Aucune législation commune n’existe en Europe et le recours à l’IVG en passant les frontières de la France est donc à la charge financière des patientes (700 euros en Espagne à titre d’exemple).
7. Méthodologie : les limites de l’étude
7.1. Points positifs
Le fait que cette étude soit uni-centrique a permis une uniformité dans le recueil des données. Les dossiers ont été remplis par des sages-femmes, des psychologues, des obstétriciens et des psychiatres de façon systématique.
L’établissement de santé conserve pour chaque demande d’avis les éléments du dossier médical transmis par le médecin traitant, l’attestation de l’équipe pluridisciplinaire, le procès- verbal de la réunion et, le cas échéant, les résultats des examens pratiqués (6). Cette obligation légale a permis une grande exhaustivité dans le recueil de données quantitatives et qualitatives malgré le fait que cette étude soit rétrospective.
7.2. Points négatifs
Un biais de sélection est possible du fait de données manquantes dans les dossiers. Ces données manquantes concernaient essentiellement les suites de la décision d’accord ou non de l’IMG particulièrement quand celle-ci avait été refusée.
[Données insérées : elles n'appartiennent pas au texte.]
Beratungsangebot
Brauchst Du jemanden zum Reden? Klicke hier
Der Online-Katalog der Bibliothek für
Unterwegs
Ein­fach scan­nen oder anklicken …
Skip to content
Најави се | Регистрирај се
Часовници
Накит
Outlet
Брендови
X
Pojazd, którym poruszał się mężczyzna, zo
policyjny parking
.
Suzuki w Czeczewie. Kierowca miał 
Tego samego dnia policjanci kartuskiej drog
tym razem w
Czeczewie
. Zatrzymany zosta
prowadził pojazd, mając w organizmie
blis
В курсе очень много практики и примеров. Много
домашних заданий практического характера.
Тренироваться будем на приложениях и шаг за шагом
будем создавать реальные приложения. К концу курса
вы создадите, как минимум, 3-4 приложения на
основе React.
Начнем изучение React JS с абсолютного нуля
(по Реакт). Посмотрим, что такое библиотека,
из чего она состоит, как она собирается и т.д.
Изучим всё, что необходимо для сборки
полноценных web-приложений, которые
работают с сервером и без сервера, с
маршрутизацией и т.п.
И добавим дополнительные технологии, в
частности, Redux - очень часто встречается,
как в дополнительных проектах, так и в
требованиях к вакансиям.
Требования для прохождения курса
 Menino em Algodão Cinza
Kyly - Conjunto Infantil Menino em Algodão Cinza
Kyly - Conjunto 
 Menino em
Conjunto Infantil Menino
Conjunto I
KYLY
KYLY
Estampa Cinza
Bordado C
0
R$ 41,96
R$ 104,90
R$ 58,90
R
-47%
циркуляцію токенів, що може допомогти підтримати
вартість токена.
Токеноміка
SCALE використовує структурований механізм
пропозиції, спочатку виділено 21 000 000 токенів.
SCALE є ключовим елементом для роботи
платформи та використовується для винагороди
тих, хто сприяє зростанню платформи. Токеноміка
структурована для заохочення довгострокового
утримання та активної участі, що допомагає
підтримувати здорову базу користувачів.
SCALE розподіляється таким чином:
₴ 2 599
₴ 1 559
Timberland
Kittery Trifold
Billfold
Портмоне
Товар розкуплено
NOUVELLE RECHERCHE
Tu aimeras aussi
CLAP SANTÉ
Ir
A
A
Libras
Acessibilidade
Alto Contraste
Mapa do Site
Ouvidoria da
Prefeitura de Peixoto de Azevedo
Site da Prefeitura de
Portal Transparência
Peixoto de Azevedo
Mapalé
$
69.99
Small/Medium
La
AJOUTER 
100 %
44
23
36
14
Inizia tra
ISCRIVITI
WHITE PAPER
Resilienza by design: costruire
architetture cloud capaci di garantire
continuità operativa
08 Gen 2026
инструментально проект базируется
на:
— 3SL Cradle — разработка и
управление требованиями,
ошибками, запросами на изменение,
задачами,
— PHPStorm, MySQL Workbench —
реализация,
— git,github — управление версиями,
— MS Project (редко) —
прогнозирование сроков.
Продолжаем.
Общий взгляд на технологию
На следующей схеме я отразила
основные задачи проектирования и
Ces données manquantes à propos des professions des patientes et des suites de la décision n’ont donc pas été paramétrées de façon précise.
Cette étude uni-centrique recueille les demandes parvenues au CHU d’Angers. Une étude multicentrique recueillant toutes les demandes réalisées auprès de tous les centres de diagnostic prénatal du Maine et Loire aurait permis d’avoir un échantillon plus large et donc d’augmenter la puissance de notre étude. La troisième révision de la loi bioéthique du 7 juillet 2011 exigeant que le médecin gynéco-obstétricien qui réunit la RCP soit membre d’un CPDPN
est survenue sur la période de notre étude et le nombre de patientes qui ont fait des demandes au CHU entre 2007 et 2011 n’est peut-être pas représentatif de la population qui a effectivement fait des demandes d’IMG sur tout le département du Maine et Loire. A titre de comparaison la clinique Jules Verne à Nantes a reçu 122 demandes pour mise en péril grave de la santé de la femme entre 2005 et 2009 pour un nombre d’accouchements annuels similaires à celui du CHU d’Angers (10). En revanche après 2011, on peut penser que le recrutement des patientes est tout à fait représentatif de la population du Maine et Loire puisque seuls 3 CPDPN existent en Pays de la Loire : le CHU d’Angers, le CHU de Nantes et le centre hospitalier du Mans.